Books
Estée Lauder, ‘Fifth Avenue Glamour Girl’
Fifth Avenue Glamour Girl
By Renée Rosen (Berkley)
Estée Lauder, a Jewish girl from Queens, N.Y., built a multimillion-dollar cosmetics empire on the false premise that she was descended from Austrian aristocracy. Gloria Downing, the fictional best friend who tells Estée’s story in Renée Rosen’s new novel, Fifth Avenue Glamour Girl, knows how painful secrets and lies can be.
The book opens in 1938 on the day that society girl Gloria Dowaziac’s father is sentenced to Sing Sing prison for running a Ponzi scheme that left hundreds, including Gloria and her family, penniless at the height of the Great Depression. Ashamed and homeless, Gloria walks into Darlene’s Palace of Beauty for a dye job to mask her recognizable platinum hair. She leaves with a new hair color, a new name (invented on the spot), a new job washing hair for tips (her first ever, at age 21) and a new friend—Estée, the young woman giving facials and peddling homemade skincare products in the salon.
Estée, already married to Joe Lauder and mother to Leonard, mixes up skin creams in her kitchen, determined to become a famous cosmetics magnate.
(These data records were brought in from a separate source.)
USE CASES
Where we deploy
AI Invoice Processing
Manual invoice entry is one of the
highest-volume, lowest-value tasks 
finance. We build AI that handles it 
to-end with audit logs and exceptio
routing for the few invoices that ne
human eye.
Her earliest words to Gloria, whom she sees as a fellow striver, capture Estée’s personality and one of the book’s major themes: “You may be a shampoo girl today, but if you change your attitude, you might be able to make something of yourself…. If you want to be successful, you have to imagine you already are successful.”
The book follows Gloria and Estée as they strive for that success. Gloria works her way up to Saks Fifth Avenue shopgirl, then assistant cosmetics buyer. She hides her real name from everyone, even her new love, pretending her parents are dead.
With persistence and Gloria’s help, Estée finally wins counter space at Saks, where she pioneers in-store makeup demonstrations and incentives such as gifts-with-purchase on her way to stardom in the beauty business. But even as the two women advance in their careers, secrets and lies jeopardize their friendship.
In her reader’s guide, included with the print and Kindle versions of the novel, Rosen says she invented Gloria as a way to tell Estée Lauder’s story while allowing some freedom to tinker with the truth. Fifth Avenue Glamour Girl arrives just in time for beach-reading season, and it is an enjoyable combination of glamour, romance and the mostly accurate story of a remarkable Jewish woman.
Elizabeth Edelglass is a fiction writer, poet and book reviewer living in Connecticut.